REQUIRED ACTION:
The answer should be an exact repeat of the stretch of material below from the line containing "right ankle: (256, 190)" through the line containing "left knee: (204, 159)".

EXERCISE INPUTS:
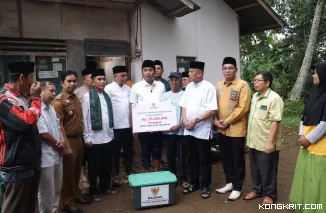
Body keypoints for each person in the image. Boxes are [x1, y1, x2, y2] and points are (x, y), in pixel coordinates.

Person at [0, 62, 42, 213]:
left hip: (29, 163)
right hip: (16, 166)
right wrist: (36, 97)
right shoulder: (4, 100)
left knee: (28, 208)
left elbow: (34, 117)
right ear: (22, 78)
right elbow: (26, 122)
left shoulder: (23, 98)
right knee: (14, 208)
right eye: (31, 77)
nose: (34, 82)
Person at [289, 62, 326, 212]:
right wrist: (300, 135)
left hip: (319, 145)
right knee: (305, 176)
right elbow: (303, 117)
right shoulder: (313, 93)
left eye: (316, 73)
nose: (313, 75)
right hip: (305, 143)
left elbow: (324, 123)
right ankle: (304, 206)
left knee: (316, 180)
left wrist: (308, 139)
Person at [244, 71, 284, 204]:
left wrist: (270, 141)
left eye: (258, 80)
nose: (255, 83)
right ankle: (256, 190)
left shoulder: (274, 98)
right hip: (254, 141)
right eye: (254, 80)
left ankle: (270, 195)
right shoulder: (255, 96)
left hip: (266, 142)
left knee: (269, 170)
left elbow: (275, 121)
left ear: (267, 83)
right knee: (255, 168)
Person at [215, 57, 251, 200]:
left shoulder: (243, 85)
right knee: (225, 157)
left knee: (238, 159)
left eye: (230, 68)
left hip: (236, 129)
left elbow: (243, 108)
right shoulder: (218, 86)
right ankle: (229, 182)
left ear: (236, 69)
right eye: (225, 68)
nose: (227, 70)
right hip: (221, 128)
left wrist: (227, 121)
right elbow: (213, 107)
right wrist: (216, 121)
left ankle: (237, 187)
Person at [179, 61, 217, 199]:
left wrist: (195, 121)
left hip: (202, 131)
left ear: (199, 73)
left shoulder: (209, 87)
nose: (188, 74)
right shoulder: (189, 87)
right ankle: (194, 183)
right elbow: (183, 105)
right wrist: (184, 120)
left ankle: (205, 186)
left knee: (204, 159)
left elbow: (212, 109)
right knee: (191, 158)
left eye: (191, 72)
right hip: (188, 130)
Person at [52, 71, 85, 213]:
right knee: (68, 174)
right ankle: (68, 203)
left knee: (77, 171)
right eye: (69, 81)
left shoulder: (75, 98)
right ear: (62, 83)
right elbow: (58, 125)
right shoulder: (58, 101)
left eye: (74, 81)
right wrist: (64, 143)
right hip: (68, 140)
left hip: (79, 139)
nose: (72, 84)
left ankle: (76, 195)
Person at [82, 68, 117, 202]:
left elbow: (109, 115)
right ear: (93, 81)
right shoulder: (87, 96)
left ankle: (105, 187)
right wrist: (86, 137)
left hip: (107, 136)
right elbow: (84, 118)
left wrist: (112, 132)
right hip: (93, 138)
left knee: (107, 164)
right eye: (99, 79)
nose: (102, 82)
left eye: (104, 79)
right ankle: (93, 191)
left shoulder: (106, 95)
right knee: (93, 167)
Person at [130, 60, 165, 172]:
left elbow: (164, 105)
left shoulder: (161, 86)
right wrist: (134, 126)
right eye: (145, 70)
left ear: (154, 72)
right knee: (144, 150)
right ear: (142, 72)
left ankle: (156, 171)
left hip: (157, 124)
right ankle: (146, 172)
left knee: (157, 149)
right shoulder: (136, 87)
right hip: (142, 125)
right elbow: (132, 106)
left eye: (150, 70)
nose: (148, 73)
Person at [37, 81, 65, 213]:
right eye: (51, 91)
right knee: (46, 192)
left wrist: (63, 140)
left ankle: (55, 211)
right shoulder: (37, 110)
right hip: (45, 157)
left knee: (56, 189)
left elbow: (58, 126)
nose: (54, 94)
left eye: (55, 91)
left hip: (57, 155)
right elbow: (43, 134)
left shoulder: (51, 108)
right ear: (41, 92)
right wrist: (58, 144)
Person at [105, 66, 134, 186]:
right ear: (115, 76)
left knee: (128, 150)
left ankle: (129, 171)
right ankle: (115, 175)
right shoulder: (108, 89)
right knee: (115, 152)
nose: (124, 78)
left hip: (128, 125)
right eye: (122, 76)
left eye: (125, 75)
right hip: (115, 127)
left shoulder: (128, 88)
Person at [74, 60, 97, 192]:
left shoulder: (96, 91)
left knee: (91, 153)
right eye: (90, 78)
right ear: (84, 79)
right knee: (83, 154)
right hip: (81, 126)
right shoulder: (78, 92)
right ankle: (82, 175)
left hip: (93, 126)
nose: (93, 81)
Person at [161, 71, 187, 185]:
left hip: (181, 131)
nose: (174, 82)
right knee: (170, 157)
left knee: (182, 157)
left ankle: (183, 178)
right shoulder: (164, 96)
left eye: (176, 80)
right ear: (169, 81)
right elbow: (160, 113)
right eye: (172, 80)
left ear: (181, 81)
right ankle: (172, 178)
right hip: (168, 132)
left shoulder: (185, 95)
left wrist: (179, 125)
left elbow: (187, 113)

...

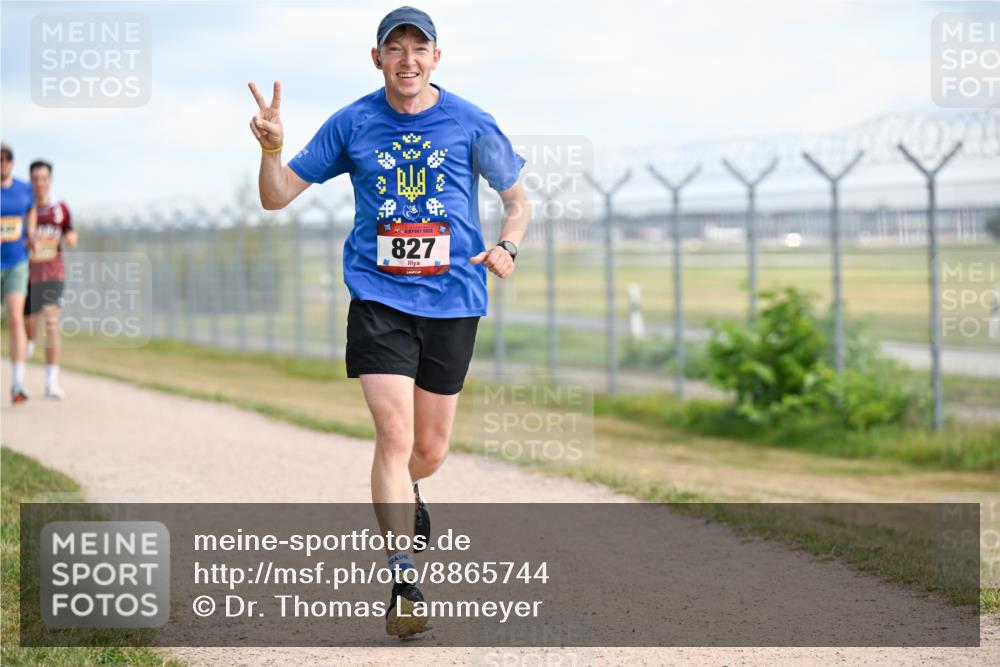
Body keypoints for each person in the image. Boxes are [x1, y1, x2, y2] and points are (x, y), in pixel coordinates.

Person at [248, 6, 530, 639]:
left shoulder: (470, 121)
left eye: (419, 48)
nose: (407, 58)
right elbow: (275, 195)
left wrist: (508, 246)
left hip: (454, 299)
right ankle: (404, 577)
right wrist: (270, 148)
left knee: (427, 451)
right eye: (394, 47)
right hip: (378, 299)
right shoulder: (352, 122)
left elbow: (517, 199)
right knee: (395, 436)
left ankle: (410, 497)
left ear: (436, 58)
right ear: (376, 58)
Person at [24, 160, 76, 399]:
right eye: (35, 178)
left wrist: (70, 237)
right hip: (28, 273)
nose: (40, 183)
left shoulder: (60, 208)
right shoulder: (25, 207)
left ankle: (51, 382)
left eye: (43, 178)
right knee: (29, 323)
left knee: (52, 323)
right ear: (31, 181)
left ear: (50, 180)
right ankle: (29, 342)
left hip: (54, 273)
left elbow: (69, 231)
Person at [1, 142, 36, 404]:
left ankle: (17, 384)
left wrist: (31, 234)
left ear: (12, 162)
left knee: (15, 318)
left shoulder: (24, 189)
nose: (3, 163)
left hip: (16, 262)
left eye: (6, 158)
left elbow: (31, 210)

ANSWER AREA:
right ankle: (256, 190)
left shoulder: (274, 98)
right hip: (254, 141)
right eye: (254, 80)
left ankle: (270, 195)
right shoulder: (255, 96)
left hip: (266, 142)
left knee: (269, 170)
left elbow: (275, 121)
left ear: (267, 83)
right knee: (255, 168)
Person at [215, 57, 251, 200]:
left shoulder: (243, 85)
right knee: (225, 157)
left knee: (238, 159)
left eye: (230, 68)
left hip: (236, 129)
left elbow: (243, 108)
right shoulder: (218, 86)
right ankle: (229, 182)
left ear: (236, 69)
right eye: (225, 68)
nose: (227, 70)
right hip: (221, 128)
left wrist: (227, 121)
right elbow: (213, 107)
right wrist: (216, 121)
left ankle: (237, 187)
Person at [179, 61, 217, 199]:
left wrist: (195, 121)
left hip: (202, 131)
left ear: (199, 73)
left shoulder: (209, 87)
nose: (188, 74)
right shoulder: (189, 87)
right ankle: (194, 183)
right elbow: (183, 105)
right wrist: (184, 120)
left ankle: (205, 186)
left knee: (204, 159)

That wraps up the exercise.